From the listing below, extract every line that contains the string "Example" and copy each such line in full.

Start The input

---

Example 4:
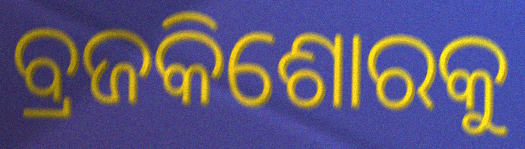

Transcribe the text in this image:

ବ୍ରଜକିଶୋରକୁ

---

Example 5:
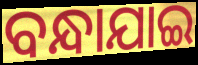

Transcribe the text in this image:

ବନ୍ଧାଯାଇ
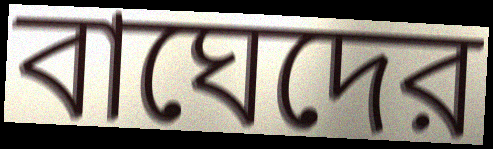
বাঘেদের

End The input
Start The input

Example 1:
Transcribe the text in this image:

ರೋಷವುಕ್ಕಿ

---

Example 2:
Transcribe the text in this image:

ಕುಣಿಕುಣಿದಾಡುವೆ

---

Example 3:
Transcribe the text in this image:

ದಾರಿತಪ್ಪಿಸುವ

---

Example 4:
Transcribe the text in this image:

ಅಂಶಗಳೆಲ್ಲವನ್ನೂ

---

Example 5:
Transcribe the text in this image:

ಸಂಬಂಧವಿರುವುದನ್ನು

End The input

◆ Result for this exercise ◆
Example 4:
Example 5:
Example 1:
Example 2:
Example 3:
Example 4:
Example 5:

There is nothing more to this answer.